Records for this exercise START
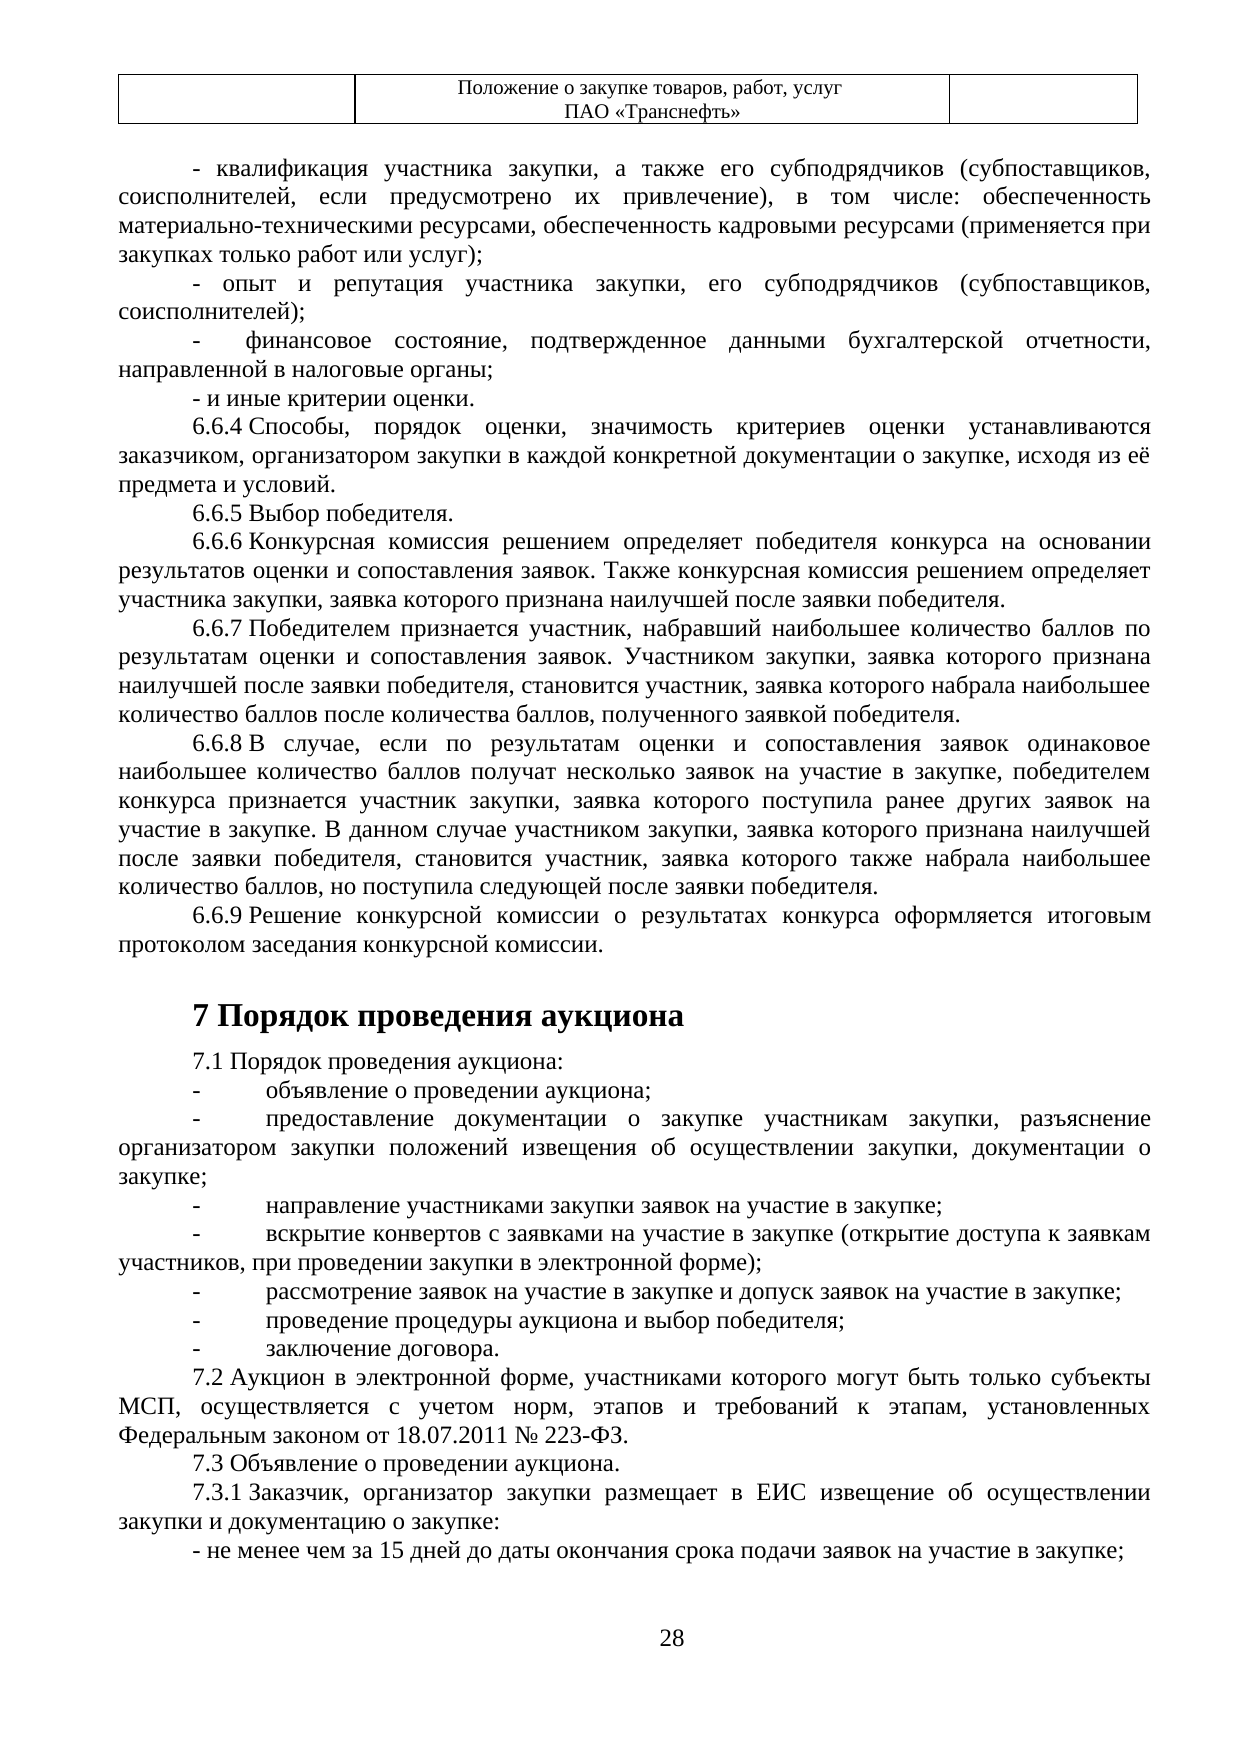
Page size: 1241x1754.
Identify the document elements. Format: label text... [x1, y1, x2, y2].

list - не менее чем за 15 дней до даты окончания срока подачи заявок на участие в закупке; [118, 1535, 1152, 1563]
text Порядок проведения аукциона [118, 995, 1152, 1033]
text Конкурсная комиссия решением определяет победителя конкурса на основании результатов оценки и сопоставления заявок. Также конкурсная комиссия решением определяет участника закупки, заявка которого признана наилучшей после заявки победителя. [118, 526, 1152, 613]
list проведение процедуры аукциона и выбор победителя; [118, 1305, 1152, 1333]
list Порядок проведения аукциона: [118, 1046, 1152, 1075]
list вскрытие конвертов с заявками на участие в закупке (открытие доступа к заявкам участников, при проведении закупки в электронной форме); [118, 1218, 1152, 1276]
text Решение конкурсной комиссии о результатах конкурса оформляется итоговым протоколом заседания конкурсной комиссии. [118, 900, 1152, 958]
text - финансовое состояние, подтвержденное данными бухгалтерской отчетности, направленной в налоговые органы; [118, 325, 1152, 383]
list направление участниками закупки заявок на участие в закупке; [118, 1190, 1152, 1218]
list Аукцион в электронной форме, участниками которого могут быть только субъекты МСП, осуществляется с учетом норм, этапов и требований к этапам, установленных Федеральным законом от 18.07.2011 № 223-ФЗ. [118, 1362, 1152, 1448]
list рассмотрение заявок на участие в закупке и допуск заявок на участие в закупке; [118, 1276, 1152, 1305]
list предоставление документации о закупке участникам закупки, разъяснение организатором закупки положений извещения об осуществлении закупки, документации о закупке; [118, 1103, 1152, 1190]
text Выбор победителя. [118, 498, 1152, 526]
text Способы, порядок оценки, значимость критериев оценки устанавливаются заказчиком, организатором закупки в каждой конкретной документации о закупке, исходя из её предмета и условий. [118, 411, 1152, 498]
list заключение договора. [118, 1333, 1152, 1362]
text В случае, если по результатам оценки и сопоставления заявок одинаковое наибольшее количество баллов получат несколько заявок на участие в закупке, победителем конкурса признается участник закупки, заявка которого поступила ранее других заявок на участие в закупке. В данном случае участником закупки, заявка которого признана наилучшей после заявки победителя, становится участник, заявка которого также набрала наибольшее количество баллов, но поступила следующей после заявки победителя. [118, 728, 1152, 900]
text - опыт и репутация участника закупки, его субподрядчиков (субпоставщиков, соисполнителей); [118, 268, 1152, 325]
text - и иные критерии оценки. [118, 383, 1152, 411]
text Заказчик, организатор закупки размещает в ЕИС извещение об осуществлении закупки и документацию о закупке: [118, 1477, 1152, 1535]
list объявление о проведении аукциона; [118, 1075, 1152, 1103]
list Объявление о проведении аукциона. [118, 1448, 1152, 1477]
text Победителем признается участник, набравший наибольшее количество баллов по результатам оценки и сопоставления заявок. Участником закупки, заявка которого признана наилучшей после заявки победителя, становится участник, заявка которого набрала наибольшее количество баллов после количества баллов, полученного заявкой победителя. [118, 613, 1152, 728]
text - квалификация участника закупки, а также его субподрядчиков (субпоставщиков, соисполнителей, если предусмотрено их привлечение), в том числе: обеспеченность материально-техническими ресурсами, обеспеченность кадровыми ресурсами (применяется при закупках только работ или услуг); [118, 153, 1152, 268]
Records for this exercise END
Every record should come back exactly as it is, though none of the pictures should.

Your response >>
Page size: 1241x1754.
Identify the document elements. Format: label text... [x1, y1, x2, y2].

list - не менее чем за 15 дней до даты окончания срока подачи заявок на участие в закупке; [118, 1535, 1152, 1563]
text Порядок проведения аукциона [118, 995, 1152, 1033]
text Конкурсная комиссия решением определяет победителя конкурса на основании результатов оценки и сопоставления заявок. Также конкурсная комиссия решением определяет участника закупки, заявка которого признана наилучшей после заявки победителя. [118, 526, 1152, 613]
list проведение процедуры аукциона и выбор победителя; [118, 1305, 1152, 1333]
list Порядок проведения аукциона: [118, 1046, 1152, 1075]
list вскрытие конвертов с заявками на участие в закупке (открытие доступа к заявкам участников, при проведении закупки в электронной форме); [118, 1218, 1152, 1276]
text Решение конкурсной комиссии о результатах конкурса оформляется итоговым протоколом заседания конкурсной комиссии. [118, 900, 1152, 958]
text - финансовое состояние, подтвержденное данными бухгалтерской отчетности, направленной в налоговые органы; [118, 325, 1152, 383]
list направление участниками закупки заявок на участие в закупке; [118, 1190, 1152, 1218]
list Аукцион в электронной форме, участниками которого могут быть только субъекты МСП, осуществляется с учетом норм, этапов и требований к этапам, установленных Федеральным законом от 18.07.2011 № 223-ФЗ. [118, 1362, 1152, 1448]
list рассмотрение заявок на участие в закупке и допуск заявок на участие в закупке; [118, 1276, 1152, 1305]
list предоставление документации о закупке участникам закупки, разъяснение организатором закупки положений извещения об осуществлении закупки, документации о закупке; [118, 1103, 1152, 1190]
text Выбор победителя. [118, 498, 1152, 526]
text Способы, порядок оценки, значимость критериев оценки устанавливаются заказчиком, организатором закупки в каждой конкретной документации о закупке, исходя из её предмета и условий. [118, 411, 1152, 498]
list заключение договора. [118, 1333, 1152, 1362]
text В случае, если по результатам оценки и сопоставления заявок одинаковое наибольшее количество баллов получат несколько заявок на участие в закупке, победителем конкурса признается участник закупки, заявка которого поступила ранее других заявок на участие в закупке. В данном случае участником закупки, заявка которого признана наилучшей после заявки победителя, становится участник, заявка которого также набрала наибольшее количество баллов, но поступила следующей после заявки победителя. [118, 728, 1152, 900]
text - опыт и репутация участника закупки, его субподрядчиков (субпоставщиков, соисполнителей); [118, 268, 1152, 325]
text - и иные критерии оценки. [118, 383, 1152, 411]
text Заказчик, организатор закупки размещает в ЕИС извещение об осуществлении закупки и документацию о закупке: [118, 1477, 1152, 1535]
list объявление о проведении аукциона; [118, 1075, 1152, 1103]
list Объявление о проведении аукциона. [118, 1448, 1152, 1477]
text Победителем признается участник, набравший наибольшее количество баллов по результатам оценки и сопоставления заявок. Участником закупки, заявка которого признана наилучшей после заявки победителя, становится участник, заявка которого набрала наибольшее количество баллов после количества баллов, полученного заявкой победителя. [118, 613, 1152, 728]
text - квалификация участника закупки, а также его субподрядчиков (субпоставщиков, соисполнителей, если предусмотрено их привлечение), в том числе: обеспеченность материально-техническими ресурсами, обеспеченность кадровыми ресурсами (применяется при закупках только работ или услуг); [118, 153, 1152, 268]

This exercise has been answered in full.